Vaginal Procedures (reconstructive):
| Procedure | Indication |
|---|
| Anterior colporrhaphy | Anterior compartment (cystocele) |
| Paravaginal repair | Lateral defect cystocele |
| Posterior colporrhaphy | Rectocele; anatomic cure 76-96%, but limited functional benefit for constipation |
| Uterosacral ligament suspension (ULS) | Apical support |
| Sacrospinous ligament fixation (SSLF) | Apical support (vault prolapse) |
| Hysterectomy + vault suspension | Uterine prolapse |
Uterine preservation options:
- Sacrohysteropexy, Manchester repair - for women desiring to keep the uterus
Abdominal Procedures:
- Abdominal sacrocolpopexy (open or laparoscopic/robotic): gold standard for apical prolapse, attaches vaginal apex to sacral promontory with mesh; highest durability
- Laparoscopic/robotic sacrocolpopexy: equivalent outcomes to open with less morbidity
Obliterative Procedures:
- Colpocleisis (LeFort procedure): partial or total vaginal closure; reserved for elderly or medically frail women who are not sexually active; very low recurrence but irreversible
Transvaginal mesh:
- Use significantly restricted after FDA warnings (2011, 2019) regarding complications (mesh erosion, dyspareunia, chronic pain)
- Now generally avoided for primary anterior/posterior repair; remains used in sacrocolpopexy (abdominal route)
Concomitant incontinence procedures:
-
May be offered at time of POP repair in women with stress urinary incontinence or at risk for occult SUI after prolapse reduction
-
Berek & Novak's Gynecology, p. 1593-1723; Campbell-Walsh-Wein Urology, p. 3405-3416
Special Considerations
Posterior compartment / Rectocele:
- Posterior colporrhaphy is the standard repair; avoid levator plication to reduce risk of dyspareunia (7-26% rate)
- Rectocele repair is indicated for bulge symptoms, NOT for the intent of correcting defecatory dysfunction or constipation alone (no evidence supports this)
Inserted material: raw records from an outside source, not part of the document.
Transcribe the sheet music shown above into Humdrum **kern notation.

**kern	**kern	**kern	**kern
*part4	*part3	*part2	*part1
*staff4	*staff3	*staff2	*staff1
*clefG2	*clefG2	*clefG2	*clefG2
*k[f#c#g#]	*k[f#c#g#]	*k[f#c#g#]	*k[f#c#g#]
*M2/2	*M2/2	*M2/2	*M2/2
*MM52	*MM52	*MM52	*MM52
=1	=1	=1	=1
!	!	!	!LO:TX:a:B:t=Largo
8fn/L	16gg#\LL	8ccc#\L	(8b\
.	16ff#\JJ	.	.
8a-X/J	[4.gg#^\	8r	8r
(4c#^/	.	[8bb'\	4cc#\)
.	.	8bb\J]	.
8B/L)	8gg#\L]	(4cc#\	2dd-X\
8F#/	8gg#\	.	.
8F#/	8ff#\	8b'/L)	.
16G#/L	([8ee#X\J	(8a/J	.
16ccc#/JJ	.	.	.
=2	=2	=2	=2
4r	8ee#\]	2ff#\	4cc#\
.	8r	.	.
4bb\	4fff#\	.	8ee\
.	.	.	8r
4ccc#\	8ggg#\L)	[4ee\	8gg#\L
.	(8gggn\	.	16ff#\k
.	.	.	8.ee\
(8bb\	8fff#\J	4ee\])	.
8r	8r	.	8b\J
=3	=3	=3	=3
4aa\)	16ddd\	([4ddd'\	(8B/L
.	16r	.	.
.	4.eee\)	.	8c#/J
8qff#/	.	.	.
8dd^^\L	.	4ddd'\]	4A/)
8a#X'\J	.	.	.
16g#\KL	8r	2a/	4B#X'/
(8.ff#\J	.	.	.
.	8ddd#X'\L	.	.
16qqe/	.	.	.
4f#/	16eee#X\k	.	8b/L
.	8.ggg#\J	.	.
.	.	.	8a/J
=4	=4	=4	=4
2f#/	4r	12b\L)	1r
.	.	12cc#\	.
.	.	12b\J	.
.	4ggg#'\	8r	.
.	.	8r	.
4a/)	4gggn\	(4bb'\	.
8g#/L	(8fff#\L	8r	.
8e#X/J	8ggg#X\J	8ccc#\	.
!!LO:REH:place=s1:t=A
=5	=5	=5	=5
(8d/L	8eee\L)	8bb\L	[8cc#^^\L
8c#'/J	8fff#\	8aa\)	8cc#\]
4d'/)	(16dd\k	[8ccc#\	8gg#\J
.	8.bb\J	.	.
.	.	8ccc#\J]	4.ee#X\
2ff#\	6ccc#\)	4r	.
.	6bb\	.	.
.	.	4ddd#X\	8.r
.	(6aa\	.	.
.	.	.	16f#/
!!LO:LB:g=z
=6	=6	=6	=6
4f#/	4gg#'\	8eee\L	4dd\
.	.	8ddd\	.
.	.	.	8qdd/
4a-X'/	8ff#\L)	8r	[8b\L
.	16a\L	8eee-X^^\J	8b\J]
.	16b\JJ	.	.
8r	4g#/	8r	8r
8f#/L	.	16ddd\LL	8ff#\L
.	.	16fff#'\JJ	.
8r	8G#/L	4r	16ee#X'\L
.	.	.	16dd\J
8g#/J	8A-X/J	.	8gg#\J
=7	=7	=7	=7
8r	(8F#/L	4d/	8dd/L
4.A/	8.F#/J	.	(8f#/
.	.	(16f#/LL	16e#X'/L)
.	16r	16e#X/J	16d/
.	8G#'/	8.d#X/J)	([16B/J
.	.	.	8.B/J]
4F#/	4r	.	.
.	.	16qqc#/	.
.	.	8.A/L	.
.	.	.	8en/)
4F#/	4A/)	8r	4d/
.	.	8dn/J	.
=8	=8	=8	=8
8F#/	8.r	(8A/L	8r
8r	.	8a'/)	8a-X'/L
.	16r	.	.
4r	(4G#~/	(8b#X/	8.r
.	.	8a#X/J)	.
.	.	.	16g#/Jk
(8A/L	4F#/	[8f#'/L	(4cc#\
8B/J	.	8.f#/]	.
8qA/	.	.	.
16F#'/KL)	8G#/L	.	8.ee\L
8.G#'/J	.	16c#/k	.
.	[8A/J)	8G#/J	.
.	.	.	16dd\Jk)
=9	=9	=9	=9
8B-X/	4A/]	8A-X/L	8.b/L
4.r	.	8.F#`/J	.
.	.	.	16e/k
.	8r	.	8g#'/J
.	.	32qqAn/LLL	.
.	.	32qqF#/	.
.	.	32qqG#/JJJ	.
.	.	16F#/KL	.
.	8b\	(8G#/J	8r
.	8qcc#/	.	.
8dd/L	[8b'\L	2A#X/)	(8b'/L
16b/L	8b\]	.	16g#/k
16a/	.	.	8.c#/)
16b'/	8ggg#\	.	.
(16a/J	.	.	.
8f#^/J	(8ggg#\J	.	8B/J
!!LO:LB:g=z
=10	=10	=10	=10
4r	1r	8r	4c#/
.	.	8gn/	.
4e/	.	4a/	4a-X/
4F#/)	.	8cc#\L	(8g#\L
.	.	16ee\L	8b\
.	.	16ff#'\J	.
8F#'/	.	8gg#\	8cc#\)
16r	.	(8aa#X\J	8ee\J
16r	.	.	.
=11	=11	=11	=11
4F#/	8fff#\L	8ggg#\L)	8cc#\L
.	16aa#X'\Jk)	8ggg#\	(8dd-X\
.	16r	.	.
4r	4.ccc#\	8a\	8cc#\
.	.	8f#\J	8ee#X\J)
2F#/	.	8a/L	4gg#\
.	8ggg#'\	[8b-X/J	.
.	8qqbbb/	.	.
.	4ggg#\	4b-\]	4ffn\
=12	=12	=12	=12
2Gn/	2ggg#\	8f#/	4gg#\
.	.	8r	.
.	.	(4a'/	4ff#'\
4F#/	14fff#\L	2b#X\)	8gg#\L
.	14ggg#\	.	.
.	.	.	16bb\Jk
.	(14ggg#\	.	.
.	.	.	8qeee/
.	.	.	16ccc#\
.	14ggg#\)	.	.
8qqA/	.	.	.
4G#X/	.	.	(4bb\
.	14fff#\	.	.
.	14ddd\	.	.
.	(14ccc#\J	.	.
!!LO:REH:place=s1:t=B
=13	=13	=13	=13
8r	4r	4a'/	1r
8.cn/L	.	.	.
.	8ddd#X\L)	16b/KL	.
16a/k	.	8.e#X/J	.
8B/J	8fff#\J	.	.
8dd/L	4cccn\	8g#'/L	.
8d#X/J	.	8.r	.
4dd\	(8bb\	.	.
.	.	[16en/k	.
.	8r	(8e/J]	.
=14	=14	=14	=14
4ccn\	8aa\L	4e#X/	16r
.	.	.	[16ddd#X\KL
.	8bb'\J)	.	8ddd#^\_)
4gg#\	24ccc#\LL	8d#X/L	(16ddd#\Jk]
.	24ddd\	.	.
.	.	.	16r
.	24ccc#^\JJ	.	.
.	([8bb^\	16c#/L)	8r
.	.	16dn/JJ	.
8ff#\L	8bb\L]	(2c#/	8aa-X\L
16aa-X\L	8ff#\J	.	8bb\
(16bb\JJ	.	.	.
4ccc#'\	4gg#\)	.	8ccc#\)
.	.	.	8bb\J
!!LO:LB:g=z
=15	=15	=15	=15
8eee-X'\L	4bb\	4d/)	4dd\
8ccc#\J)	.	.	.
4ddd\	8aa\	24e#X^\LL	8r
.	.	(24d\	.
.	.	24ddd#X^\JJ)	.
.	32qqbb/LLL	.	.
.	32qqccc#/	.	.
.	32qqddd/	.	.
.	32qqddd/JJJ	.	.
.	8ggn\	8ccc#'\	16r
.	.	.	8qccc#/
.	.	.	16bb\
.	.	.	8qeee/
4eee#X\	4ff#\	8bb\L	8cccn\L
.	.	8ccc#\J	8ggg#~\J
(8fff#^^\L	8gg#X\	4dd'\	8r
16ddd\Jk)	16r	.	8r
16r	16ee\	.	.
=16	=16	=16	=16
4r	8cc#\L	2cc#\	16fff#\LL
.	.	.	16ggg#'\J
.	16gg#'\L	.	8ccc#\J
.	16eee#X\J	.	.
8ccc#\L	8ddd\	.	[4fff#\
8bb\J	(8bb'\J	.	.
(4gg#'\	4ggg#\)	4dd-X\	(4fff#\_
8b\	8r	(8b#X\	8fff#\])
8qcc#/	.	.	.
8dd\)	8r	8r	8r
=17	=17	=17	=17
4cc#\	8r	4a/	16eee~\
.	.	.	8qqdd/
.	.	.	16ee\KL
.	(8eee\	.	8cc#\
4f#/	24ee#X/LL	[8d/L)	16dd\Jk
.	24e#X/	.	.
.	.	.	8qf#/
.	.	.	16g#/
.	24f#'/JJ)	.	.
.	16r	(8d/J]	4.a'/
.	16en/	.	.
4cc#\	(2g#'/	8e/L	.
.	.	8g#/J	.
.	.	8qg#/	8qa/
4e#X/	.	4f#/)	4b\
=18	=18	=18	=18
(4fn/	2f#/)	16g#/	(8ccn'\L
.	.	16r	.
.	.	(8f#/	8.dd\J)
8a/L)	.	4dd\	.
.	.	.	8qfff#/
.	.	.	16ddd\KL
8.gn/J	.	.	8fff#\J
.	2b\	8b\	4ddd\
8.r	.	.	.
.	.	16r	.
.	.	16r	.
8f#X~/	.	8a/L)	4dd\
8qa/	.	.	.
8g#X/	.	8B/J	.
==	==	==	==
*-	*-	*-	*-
Descending perineum syndrome:
- Perineum descends beyond ischial tuberosities on Valsalva
- Can lead to pudendal neuropathy from stretch injury
- Associated with constipation, fecal incontinence, solitary rectal ulcer syndrome
Post-hysterectomy vault prolapse:
- Apical prolapse after hysterectomy is a distinct entity; treated with vault suspension procedures (SSLF, ULS, sacrocolpopexy)
Recent Evidence (PubMed 2024-2026)
- A 2024 systematic review and meta-analysis found decreased Type III collagen RNA expression in women with POP, further supporting the connective tissue etiology (PMID: 39352428)
- A 2025 Cochrane review examined perioperative interventions in POP surgery (PMID: 40693510)
- A 2025 meta-analysis confirmed associations between hysterectomy and pelvic floor disorders (PMID: 40120730)
Summary: POP is extremely common in women, multifactorial in origin (obstetric trauma, connective tissue changes, aging), and ranges from asymptomatic anatomic findings to complete procidentia causing significant functional impairment. Management is tailored - from observation and pessary to individualized reconstructive or obliterative surgery - guided by symptoms, staging (POP-Q), and patient goals.